Any SQL statement may include comments. These might be used for explanation, documentation, or to simply comment out some code for debugging (comments are ignored at execution time). In SQL-92, a comment begins with two contiguous hyphens “--” and terminates at the end of the line. In addition to these single-line comments, SQL: 1999 introduced multiline comments, starting with “/*” and ending with “*/”. SQL Server supports both these comments styles. Here’s an example:

-- This query retrieves details about the employees who drive a car
select *     -- select all the columns
from Employee natural join Drives
/* If the natural join syntax is not supported,
       then omit “natural”, and specify the join condition in an on-clause */

Exercise 12.6

  1. This question refers to the student database discussed in Exercise 12.1. Its relational schema is shown. Formulate the following queries in SQL.

    1. List studentNr, name, degree, and birth Yr of the students in ascending order of degree.

      For students enrolled in the same degree, show older students first.

    2. For each student named ‘Smith J’, list the studentNr and the codes of subjects (being) studied.

    3. List the studentNr, name, and gender of all students studying CS113.

    4. List the titles of the subjects studied by the student with studentNr 863.

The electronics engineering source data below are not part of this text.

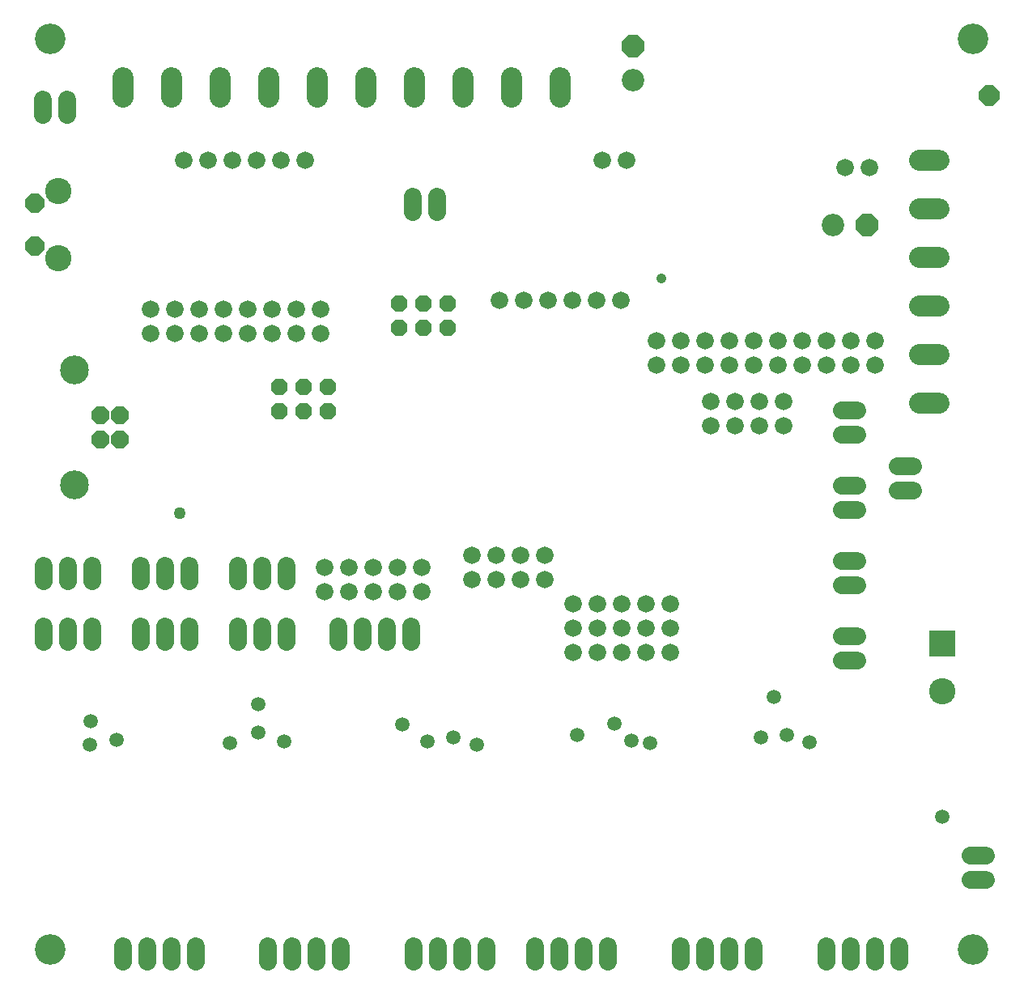
<source format=gbs>
G75*
%MOIN*%
%OFA0B0*%
%FSLAX24Y24*%
%IPPOS*%
%LPD*%
%AMOC8*
5,1,8,0,0,1.08239X$1,22.5*
%
%ADD10OC8,0.0694*%
%ADD11OC8,0.0740*%
%ADD12C,0.1186*%
%ADD13C,0.0720*%
%ADD14OC8,0.0780*%
%ADD15C,0.1080*%
%ADD16C,0.0870*%
%ADD17C,0.0720*%
%ADD18OC8,0.0920*%
%ADD19C,0.0920*%
%ADD20C,0.0596*%
%ADD21OC8,0.0840*%
%ADD22C,0.1261*%
%ADD23R,0.1080X0.1080*%
%ADD24C,0.0496*%
%ADD25C,0.0417*%
D10*
X035495Y030318D03*
X035495Y031318D03*
X036495Y031318D03*
X036495Y030318D03*
X037495Y030318D03*
X037495Y031318D03*
X040445Y033768D03*
X040445Y034768D03*
X041445Y034768D03*
X041445Y033768D03*
X042445Y033768D03*
X042445Y034768D03*
D11*
X028924Y030135D03*
X028137Y030135D03*
X028137Y029151D03*
X028924Y029151D03*
D12*
X027070Y027281D03*
X027070Y032006D03*
D13*
X025820Y021463D02*
X025820Y020823D01*
X026820Y020823D02*
X026820Y021463D01*
X027820Y021463D02*
X027820Y020823D01*
X029820Y020823D02*
X029820Y021463D01*
X030820Y021463D02*
X030820Y020823D01*
X031820Y020823D02*
X031820Y021463D01*
X031820Y023323D02*
X031820Y023963D01*
X030820Y023963D02*
X030820Y023323D01*
X029820Y023323D02*
X029820Y023963D01*
X027820Y023963D02*
X027820Y023323D01*
X026820Y023323D02*
X026820Y023963D01*
X025820Y023963D02*
X025820Y023323D01*
X033820Y023323D02*
X033820Y023963D01*
X034820Y023963D02*
X034820Y023323D01*
X035820Y023323D02*
X035820Y023963D01*
X035820Y021463D02*
X035820Y020823D01*
X034820Y020823D02*
X034820Y021463D01*
X033820Y021463D02*
X033820Y020823D01*
X037937Y020823D02*
X037937Y021463D01*
X038937Y021463D02*
X038937Y020823D01*
X039937Y020823D02*
X039937Y021463D01*
X040937Y021463D02*
X040937Y020823D01*
X041043Y008293D02*
X041043Y007653D01*
X042043Y007653D02*
X042043Y008293D01*
X043043Y008293D02*
X043043Y007653D01*
X044043Y007653D02*
X044043Y008293D01*
X046043Y008293D02*
X046043Y007653D01*
X047043Y007653D02*
X047043Y008293D01*
X048043Y008293D02*
X048043Y007653D01*
X049043Y007653D02*
X049043Y008293D01*
X052043Y008293D02*
X052043Y007653D01*
X053043Y007653D02*
X053043Y008293D01*
X054043Y008293D02*
X054043Y007653D01*
X055043Y007653D02*
X055043Y008293D01*
X058043Y008293D02*
X058043Y007653D01*
X059043Y007653D02*
X059043Y008293D01*
X060043Y008293D02*
X060043Y007653D01*
X061043Y007653D02*
X061043Y008293D01*
X063969Y011016D02*
X064609Y011016D01*
X064609Y012016D02*
X063969Y012016D01*
X059304Y020045D02*
X058664Y020045D01*
X058664Y021045D02*
X059304Y021045D01*
X059304Y023145D02*
X058664Y023145D01*
X058664Y024145D02*
X059304Y024145D01*
X059304Y026245D02*
X058664Y026245D01*
X058664Y027245D02*
X059304Y027245D01*
X059304Y029345D02*
X058664Y029345D01*
X058664Y030345D02*
X059304Y030345D01*
X060971Y028062D02*
X061611Y028062D01*
X061611Y027062D02*
X060971Y027062D01*
X041995Y038523D02*
X041995Y039163D01*
X040995Y039163D02*
X040995Y038523D01*
X026758Y042511D02*
X026758Y043151D01*
X025758Y043151D02*
X025758Y042511D01*
X029070Y008293D02*
X029070Y007653D01*
X030070Y007653D02*
X030070Y008293D01*
X031070Y008293D02*
X031070Y007653D01*
X032070Y007653D02*
X032070Y008293D01*
X035043Y008293D02*
X035043Y007653D01*
X036043Y007653D02*
X036043Y008293D01*
X037043Y008293D02*
X037043Y007653D01*
X038043Y007653D02*
X038043Y008293D01*
D14*
X025430Y037103D03*
X025430Y038883D03*
D15*
X026410Y039373D03*
X026410Y036613D03*
X062820Y018784D03*
D16*
X062665Y030643D02*
X061875Y030643D01*
X061875Y032643D02*
X062665Y032643D01*
X062665Y034643D02*
X061875Y034643D01*
X061875Y036643D02*
X062665Y036643D01*
X062665Y038643D02*
X061875Y038643D01*
X061875Y040643D02*
X062665Y040643D01*
X047070Y043248D02*
X047070Y044038D01*
X045070Y044038D02*
X045070Y043248D01*
X043070Y043248D02*
X043070Y044038D01*
X041070Y044038D02*
X041070Y043248D01*
X039070Y043248D02*
X039070Y044038D01*
X037070Y044038D02*
X037070Y043248D01*
X035070Y043248D02*
X035070Y044038D01*
X033070Y044038D02*
X033070Y043248D01*
X031070Y043248D02*
X031070Y044038D01*
X029070Y044038D02*
X029070Y043248D01*
D17*
X031570Y040643D03*
X032570Y040643D03*
X033570Y040643D03*
X034570Y040643D03*
X035570Y040643D03*
X036570Y040643D03*
X036195Y034518D03*
X036195Y033518D03*
X035195Y033518D03*
X035195Y034518D03*
X034195Y034518D03*
X034195Y033518D03*
X033195Y033518D03*
X032195Y033518D03*
X032195Y034518D03*
X033195Y034518D03*
X031195Y034518D03*
X031195Y033518D03*
X030195Y033518D03*
X030195Y034518D03*
X037195Y034518D03*
X037195Y033518D03*
X044570Y034893D03*
X045570Y034893D03*
X046570Y034893D03*
X047570Y034893D03*
X048570Y034893D03*
X049570Y034893D03*
X051027Y033215D03*
X051027Y032215D03*
X052027Y032215D03*
X053027Y032215D03*
X053027Y033215D03*
X052027Y033215D03*
X054027Y033215D03*
X054027Y032215D03*
X055027Y032215D03*
X055027Y033215D03*
X056027Y033215D03*
X056027Y032215D03*
X057027Y032215D03*
X058027Y032215D03*
X058027Y033215D03*
X057027Y033215D03*
X059027Y033215D03*
X059027Y032215D03*
X060027Y032215D03*
X060027Y033215D03*
X056277Y030715D03*
X056277Y029715D03*
X055277Y029715D03*
X055277Y030715D03*
X054277Y030715D03*
X054277Y029715D03*
X053277Y029715D03*
X053277Y030715D03*
X051620Y022399D03*
X051620Y021399D03*
X051620Y020399D03*
X050620Y020399D03*
X050620Y021399D03*
X050620Y022399D03*
X049620Y022399D03*
X049620Y021399D03*
X049620Y020399D03*
X048620Y020399D03*
X047620Y020399D03*
X047620Y021399D03*
X048620Y021399D03*
X048620Y022399D03*
X047620Y022399D03*
X046445Y023393D03*
X046445Y024393D03*
X045445Y024393D03*
X045445Y023393D03*
X044445Y023393D03*
X043445Y023393D03*
X043445Y024393D03*
X044445Y024393D03*
X041359Y023893D03*
X041359Y022893D03*
X040359Y022893D03*
X039359Y022893D03*
X039359Y023893D03*
X040359Y023893D03*
X038359Y023893D03*
X037359Y023893D03*
X037359Y022893D03*
X038359Y022893D03*
X048820Y040643D03*
X049820Y040643D03*
X058820Y040343D03*
X059820Y040343D03*
D18*
X059695Y037993D03*
X050070Y045343D03*
D19*
X050070Y043943D03*
X058295Y037993D03*
D20*
X055866Y018556D03*
X056404Y016978D03*
X057344Y016701D03*
X055345Y016893D03*
X050759Y016639D03*
X050001Y016748D03*
X049308Y017443D03*
X047783Y016993D03*
X043645Y016581D03*
X042684Y016884D03*
X041591Y016720D03*
X040583Y017420D03*
X035704Y016731D03*
X034639Y017079D03*
X034633Y018243D03*
X033463Y016653D03*
X028806Y016796D03*
X027720Y016593D03*
X027731Y017537D03*
X062788Y013618D03*
D21*
X064724Y043305D03*
D22*
X064070Y045643D03*
X064070Y008143D03*
X026070Y008143D03*
X026070Y045643D03*
D23*
X062820Y020753D03*
D24*
X031395Y026118D03*
D25*
X051252Y035793D03*
M02*

</source>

    5. List the studentNr, name, and degree of those male students who obtain a rating of 5 in a subject titled “Logic”. Display these in alphabetic order of name.

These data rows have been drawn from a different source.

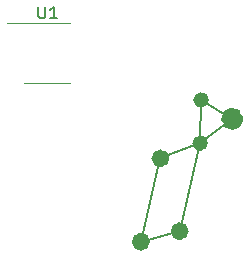
<source format=gbr>
%TF.GenerationSoftware,KiCad,Pcbnew,7.0.7*%
%TF.CreationDate,2024-03-04T03:02:07-08:00*%
%TF.ProjectId,can_magnetic_angle_sensor,63616e5f-6d61-4676-9e65-7469635f616e,rev?*%
%TF.SameCoordinates,Original*%
%TF.FileFunction,Legend,Top*%
%TF.FilePolarity,Positive*%
%FSLAX46Y46*%
G04 Gerber Fmt 4.6, Leading zero omitted, Abs format (unit mm)*
G04 Created by KiCad (PCBNEW 7.0.7) date 2024-03-04 03:02:07*
%MOMM*%
%LPD*%
G01*
G04 APERTURE LIST*
%ADD10C,0.150000*%
%ADD11C,0.961213*%
%ADD12C,0.776208*%
%ADD13C,0.642969*%
%ADD14C,0.647054*%
%ADD15C,0.762964*%
%ADD16C,0.767196*%
%ADD17C,0.120000*%
G04 APERTURE END LIST*
D10*
X45413806Y-53465306D02*
X48695972Y-52583595D01*
X47072603Y-46410364D02*
X45413806Y-53465306D01*
D11*
X53628868Y-43066601D02*
G75*
G03*
X53628868Y-43066601I-480606J0D01*
G01*
D10*
X50430000Y-45117969D02*
X53148262Y-43066601D01*
D12*
X45801910Y-53465306D02*
G75*
G03*
X45801910Y-53465306I-388104J0D01*
G01*
D10*
X50430000Y-45117969D02*
X47072603Y-46410364D01*
D13*
X50751484Y-45117969D02*
G75*
G03*
X50751484Y-45117969I-321484J0D01*
G01*
D14*
X50833972Y-41465306D02*
G75*
G03*
X50833972Y-41465306I-323527J0D01*
G01*
D15*
X49077454Y-52583595D02*
G75*
G03*
X49077454Y-52583595I-381482J0D01*
G01*
D10*
X50430000Y-45117969D02*
X48695972Y-52583595D01*
X50510445Y-41465306D02*
X53148262Y-43066601D01*
D16*
X47456201Y-46410364D02*
G75*
G03*
X47456201Y-46410364I-383598J0D01*
G01*
D10*
X50510445Y-41465306D02*
X50430000Y-45117969D01*
X36738095Y-33554819D02*
X36738095Y-34364342D01*
X36738095Y-34364342D02*
X36785714Y-34459580D01*
X36785714Y-34459580D02*
X36833333Y-34507200D01*
X36833333Y-34507200D02*
X36928571Y-34554819D01*
X36928571Y-34554819D02*
X37119047Y-34554819D01*
X37119047Y-34554819D02*
X37214285Y-34507200D01*
X37214285Y-34507200D02*
X37261904Y-34459580D01*
X37261904Y-34459580D02*
X37309523Y-34364342D01*
X37309523Y-34364342D02*
X37309523Y-33554819D01*
X38309523Y-34554819D02*
X37738095Y-34554819D01*
X38023809Y-34554819D02*
X38023809Y-33554819D01*
X38023809Y-33554819D02*
X37928571Y-33697676D01*
X37928571Y-33697676D02*
X37833333Y-33792914D01*
X37833333Y-33792914D02*
X37738095Y-33840533D01*
D17*
%TO.C,U1*%
X37500000Y-34940000D02*
X34050000Y-34940000D01*
X37500000Y-34940000D02*
X39450000Y-34940000D01*
X37500000Y-40060000D02*
X35550000Y-40060000D01*
X37500000Y-40060000D02*
X39450000Y-40060000D01*
%TD*%
M02*

</source>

    6. List the code and credit points of all subjects for which at least one male student enrolled in a BSc scores a rating of 7. Display the subjects with higher credit points first, with subjects of equal credit points listed in alphabetic order of code. Ensure that no duplicate rows occur in the result.

    7. List the code and title of all the subjects, together with the ratings obtained for the subject (if any).

  2. The relational schema shown is a fragment of an application dealing with club members and teams. Formulate the following queries in SQL.

    1. List the teams as well as the member numbers and names of their captains.

    2. Who (member number) is captain and coach of the same team?

    3. Who (member number) captains some team and coaches some team.

      To record who plays in what team, the following table scheme is used:

      Playsln ( memberNr, teamName )

    4. What intertable constraints apply between this table and the other two tables?

      Formulate the following queries in SQL.

    5. List details of all the members as well as the teams (if any) in which they play.

    6. List details of all the members as well as the teams (if any) that they coach.

    7. Who (memberNr) plays in the judo team but is not the captain of that team?

    8. Who (memberNr and name) plays in a team with a female coach?